(Given information)

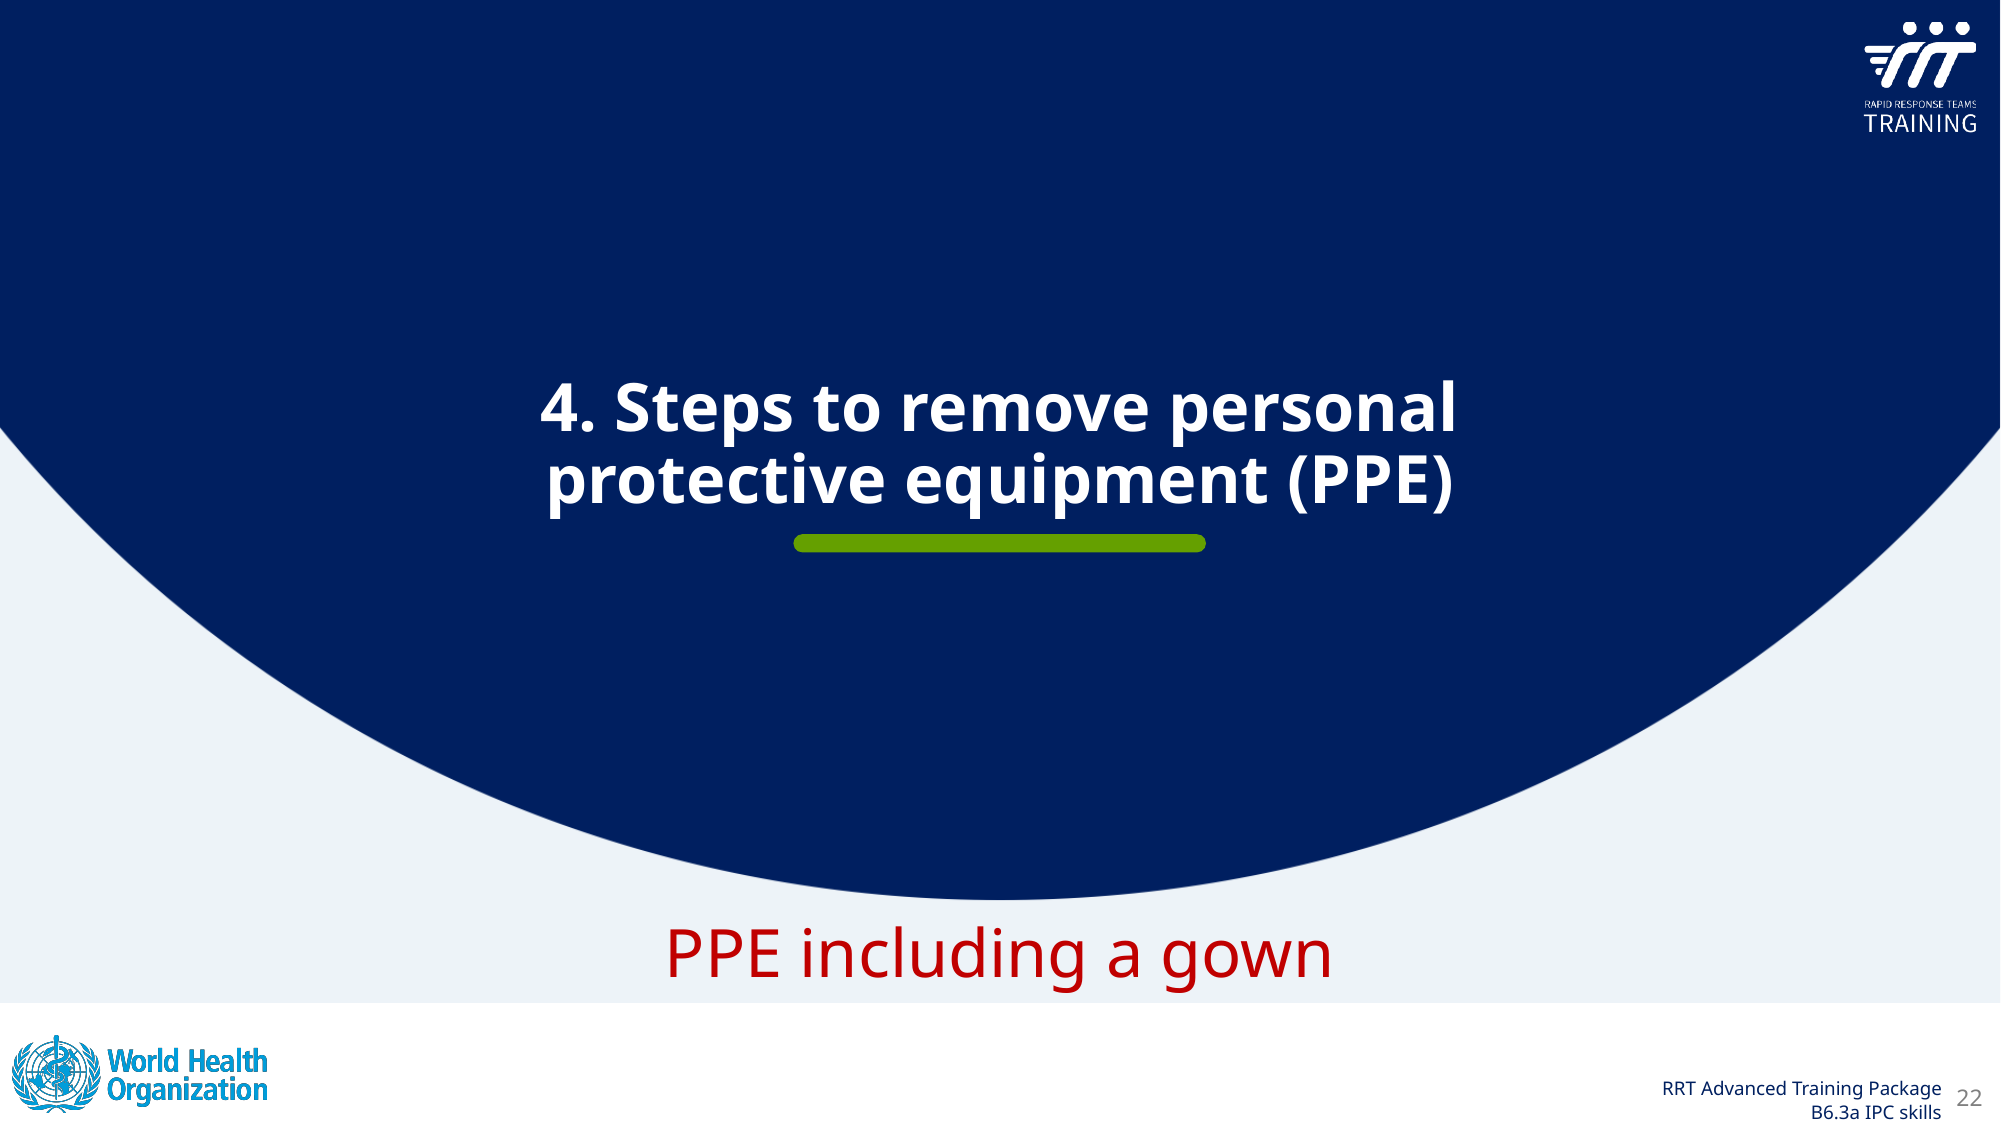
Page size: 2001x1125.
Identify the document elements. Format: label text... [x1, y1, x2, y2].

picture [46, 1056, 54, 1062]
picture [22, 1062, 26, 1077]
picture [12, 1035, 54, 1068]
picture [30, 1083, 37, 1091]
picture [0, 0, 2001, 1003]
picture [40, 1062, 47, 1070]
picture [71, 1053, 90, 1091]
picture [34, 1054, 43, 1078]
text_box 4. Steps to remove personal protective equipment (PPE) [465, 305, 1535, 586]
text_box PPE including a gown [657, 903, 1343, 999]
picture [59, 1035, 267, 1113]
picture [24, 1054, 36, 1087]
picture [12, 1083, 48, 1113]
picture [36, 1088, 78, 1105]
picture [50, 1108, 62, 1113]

(End Given information)
(Given information)

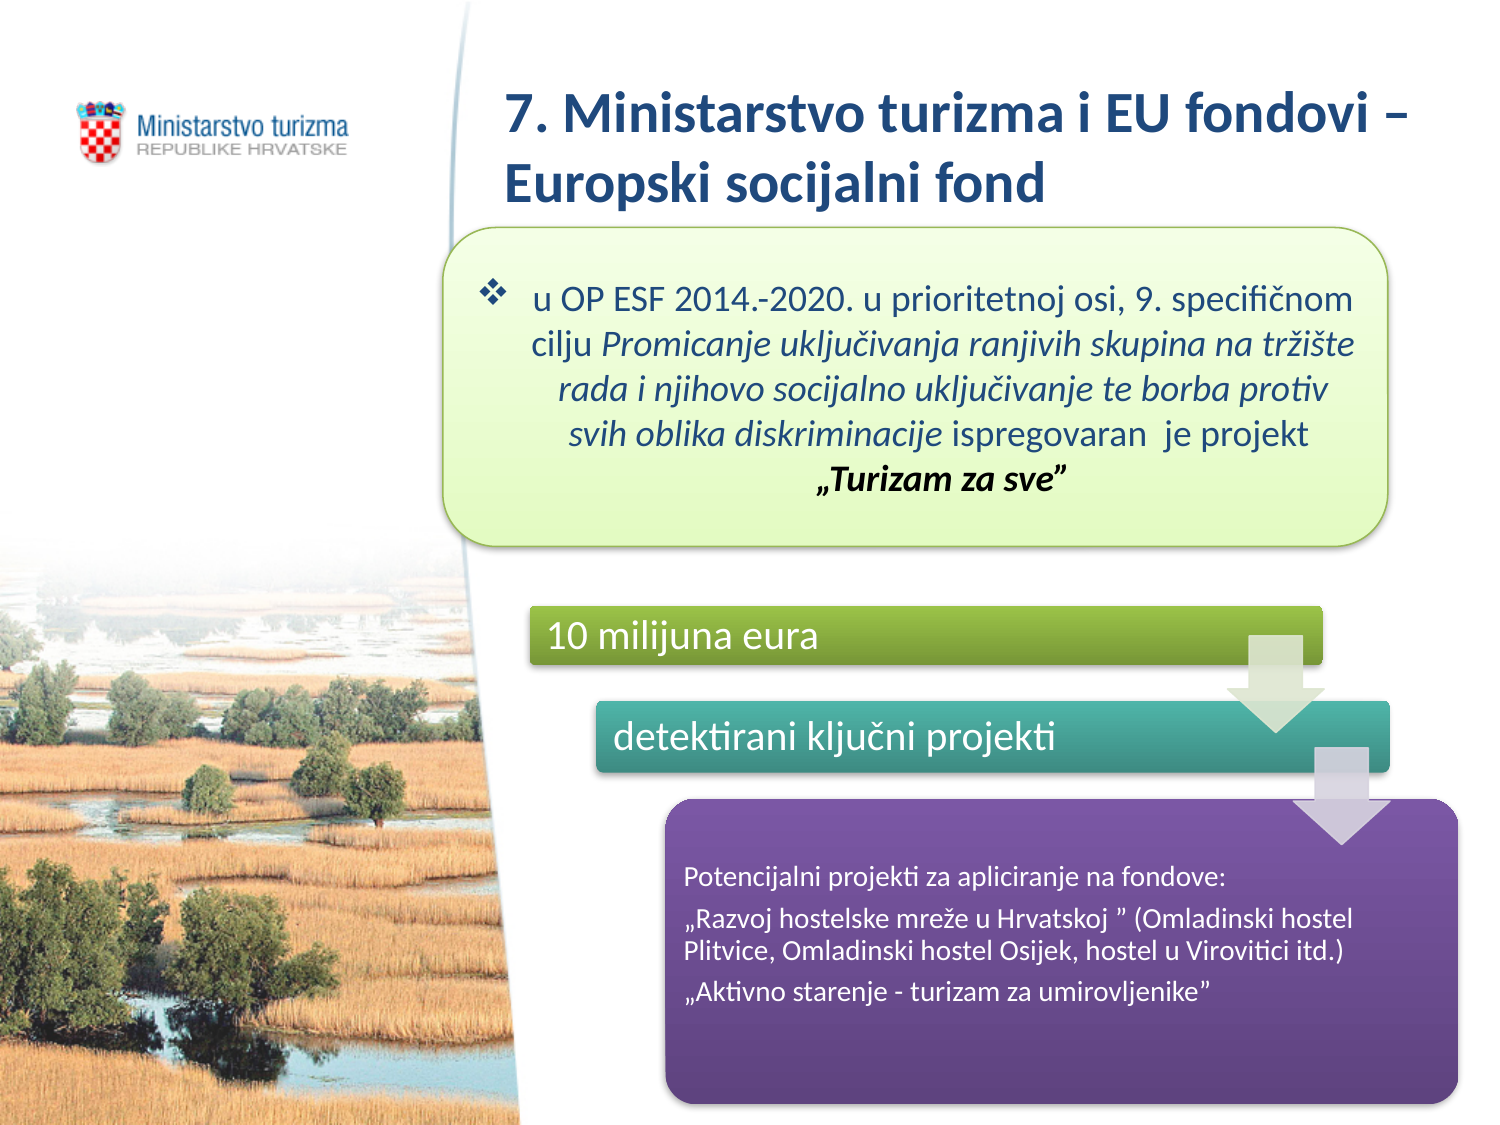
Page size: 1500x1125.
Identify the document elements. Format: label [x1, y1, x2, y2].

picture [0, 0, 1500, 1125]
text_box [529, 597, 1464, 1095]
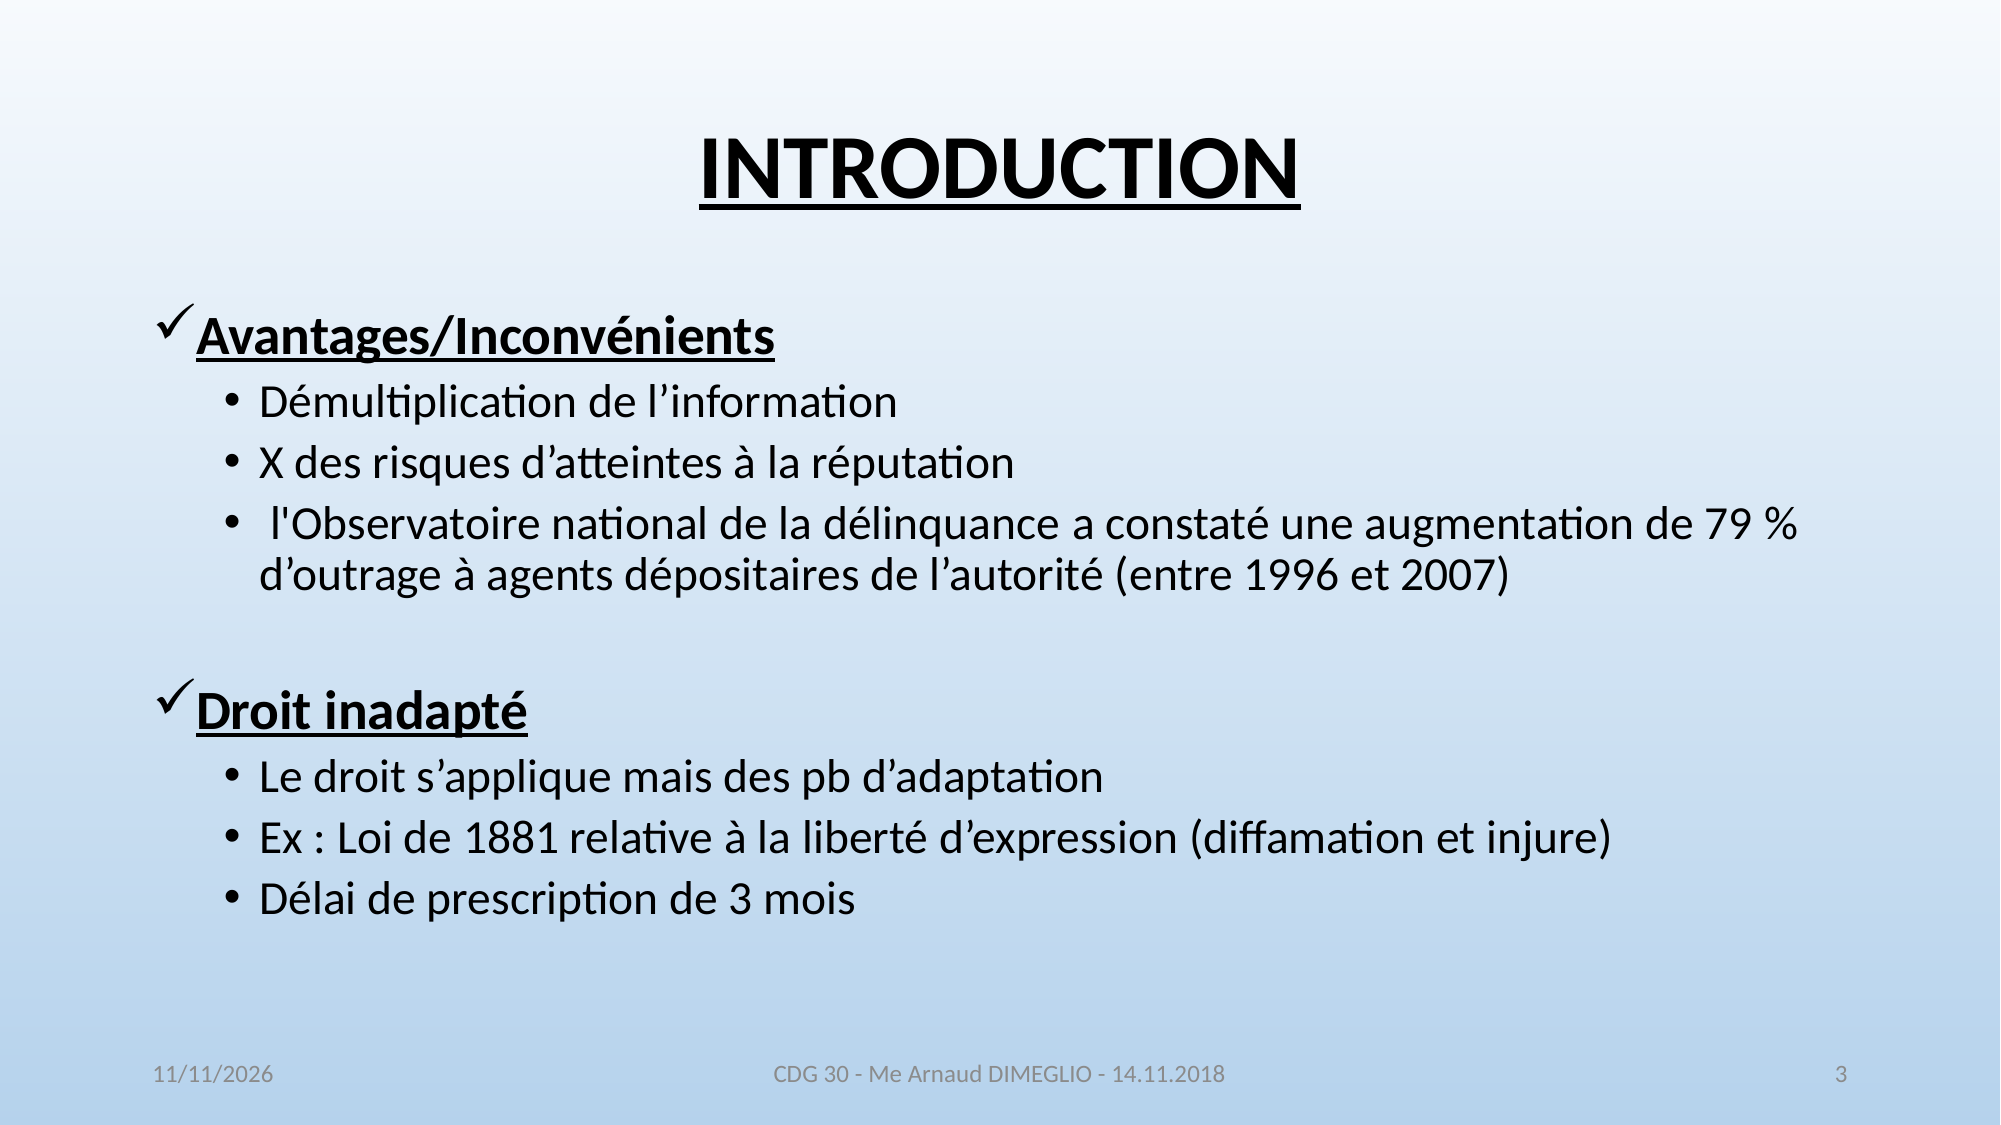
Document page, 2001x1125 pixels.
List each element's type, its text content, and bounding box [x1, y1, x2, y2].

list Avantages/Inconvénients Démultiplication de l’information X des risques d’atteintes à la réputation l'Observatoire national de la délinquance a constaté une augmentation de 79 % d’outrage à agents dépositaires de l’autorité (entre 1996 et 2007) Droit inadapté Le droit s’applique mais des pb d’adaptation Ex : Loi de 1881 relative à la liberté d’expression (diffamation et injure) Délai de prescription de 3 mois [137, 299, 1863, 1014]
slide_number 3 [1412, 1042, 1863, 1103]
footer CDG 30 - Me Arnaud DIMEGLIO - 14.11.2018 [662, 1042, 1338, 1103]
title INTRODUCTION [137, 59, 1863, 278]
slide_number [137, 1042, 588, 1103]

(End Given information)
(Given information)

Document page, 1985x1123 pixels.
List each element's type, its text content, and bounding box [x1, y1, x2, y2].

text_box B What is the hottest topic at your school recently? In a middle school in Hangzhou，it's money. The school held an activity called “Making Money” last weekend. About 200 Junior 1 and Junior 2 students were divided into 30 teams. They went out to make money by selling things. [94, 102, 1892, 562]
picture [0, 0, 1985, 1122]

(End Given information)

Return, from the data above, each line in which the string "pixels" appears.

Document page, 2001x1125 pixels.
Document page, 1985x1123 pixels.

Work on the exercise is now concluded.